Work required
Using the Azure Service Bus Relay text, explain in one to three sentences why an organization's firewall doesn't need any inbound ports opened for the relay to reach an on-premises service.

Document passage

This section will discuss the Azure Service Bus Relay and where it fits within the Microsoft Integration technology stack.

 

What is it?

The Azure Service Bus Relay is a technology which is aimed at helping you to create hybrid integration solutions where one you would bridge from a client outside of your organisation to access a service inside your network.

Azure Service Bus Relay is conceptually like a router hosted in the cloud.  If you implement an on premise service then that service can “come online” and open an endpoint which is hosted in the cloud on the Azure Service Bus Relay.  You can then allow a client application to access this endpoint and make web service calls to it which are then routed down to the service implementation which is hosted on premise.  Your service would then implement the functionality it normally would.

The below picture shows you an example of how Dynamics CRM could be calling a service hosted on the Azure Service Bus Relay.

 

Simple Relayed Messaging

 

Technical Info

This section will include some common information you might need to know or common technical questions which are asked.

 

How does it bridge into my organisation?

The Azure Service Bus Relay uses a port forwarding technology which allows your on  premise service to open up an outbound bi-directional connection from your on premise server to the cloud..  The relay is then able to forward requests back down that bi-directional channel to your on premise service.

The fact that the connection to the cloud from on premise is initiated on premise and is outbound means that you do not need to expose any inbound ports through your organizations firewall which increases the security.

 

What about Security

The Azure Service Bus Relay uses transport level security with SSL to secure data over the wire over https or net/tpc protocols for WCF.  The Azure Service Bus Relay uses shared access secrets which are provided by the Azure portal.  These secrets allow you to have a different secret for senders, receivers and manage permissions related to the relay.

 

Do I have to host the receiver service on premise?

No you don’t, the receiver service can be hosted anywhere as long as it can access the internet to register itself on the endpoint.  Example receivers could be:

  • An Azure App Service with a WCF receiver configured to use the Service Bus bindings
  • An on premise IIS application
  • An on premise windows service
  • An Azure Web Job which has opened a listener to the Service Bus
  • A custom .net application using WCF

The receiver can be in your own data centre, in Azure or in another cloud provider.

 

Do I have to use WCF?

You would normally use one of the WCF relay bindings which allows you to support SOAP or REST based messages being flown over the channel.  REST allows some interoperability for the client wanting to send the message but the server side receiver of the message needs to be a WCF hosted service.

 

How does load balancing work?

Load balancing works using a competing consumer pattern where messages are routed across the receivers which are currently listening.  One service instance will receive one copy of the message.  You do not need any special on premise routing software or hardware.

 

Hosting?

There are not really any special hosting requirements for Azure Service Bus Relay.  You need to create a namespace via the Azure Portal but otherwise you can just use the infrastructure you already have provided your service would be able to open an outbound listening connection to the relay endpoint.

 

Costs

The costs for Azure Service Bus Relay follow a pay as you go model.  You would pay per hour for each listening service instance and also per message for each message flowing through the relay.

Given material

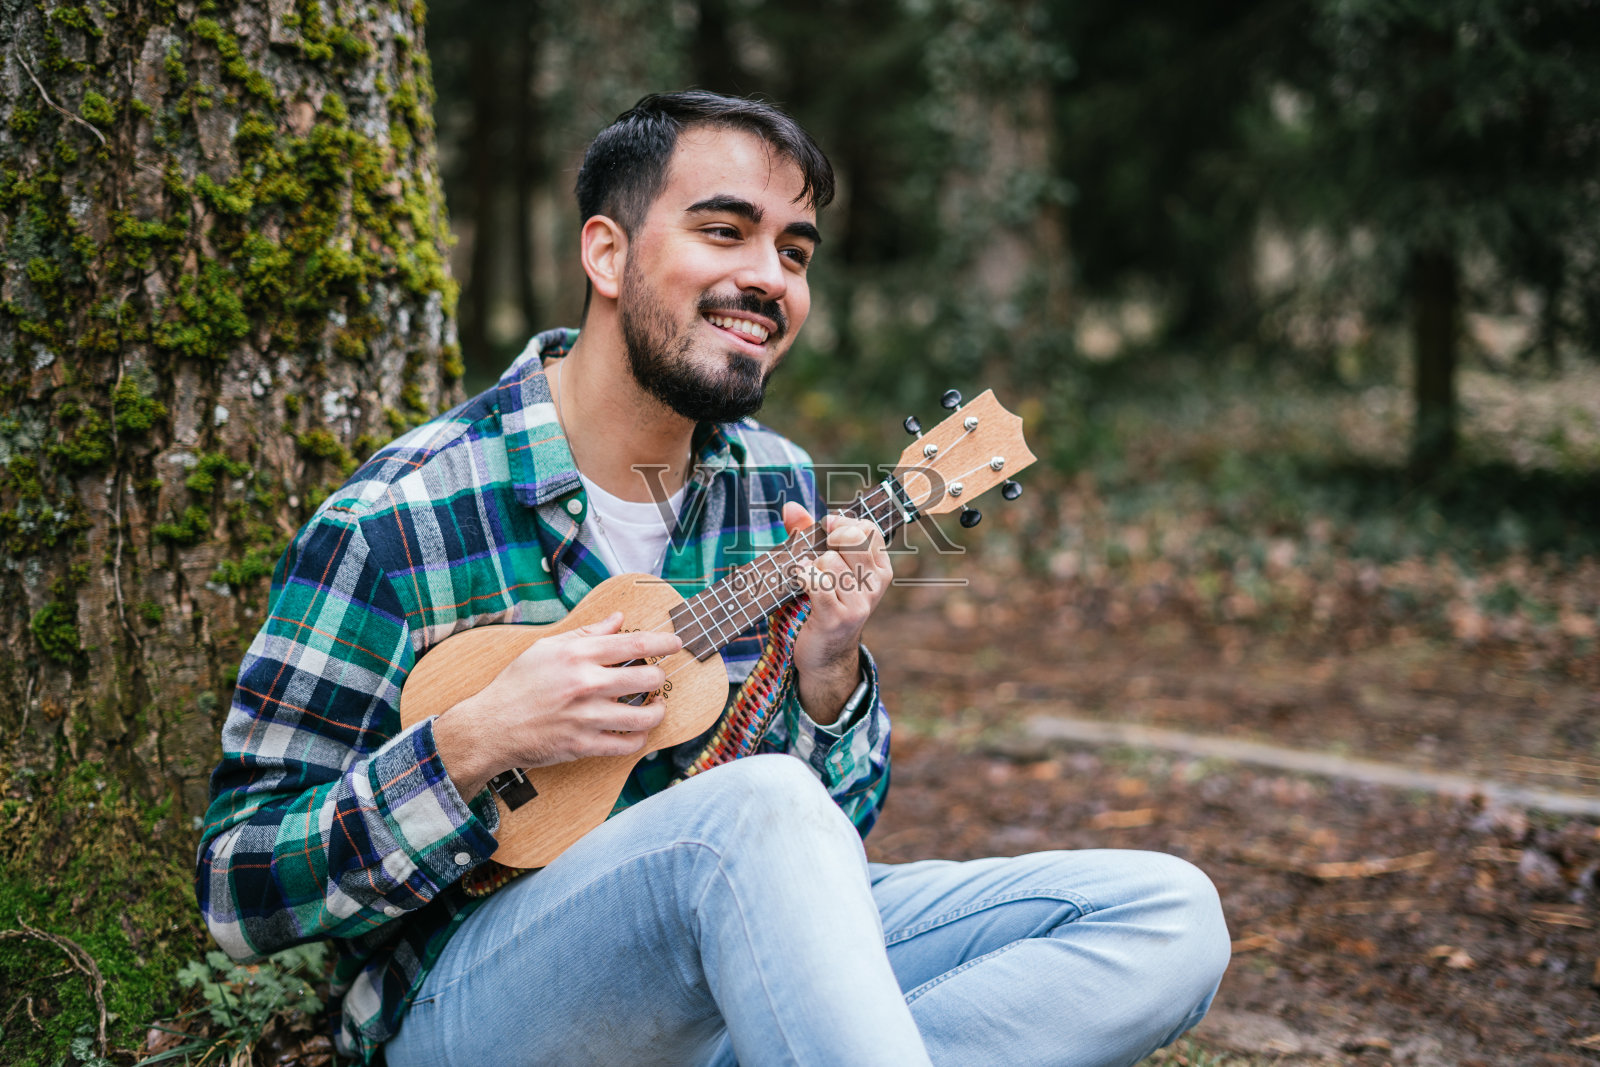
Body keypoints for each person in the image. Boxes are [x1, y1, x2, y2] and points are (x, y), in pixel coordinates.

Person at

Expected answer
The on-premises service starts the connection itself by opening an outbound, two-way channel to the cloud, and the relay sends requests back down that same channel. Because the link is outbound and starts inside the organization, no inbound ports have to be exposed through the firewall, which the text says improves security.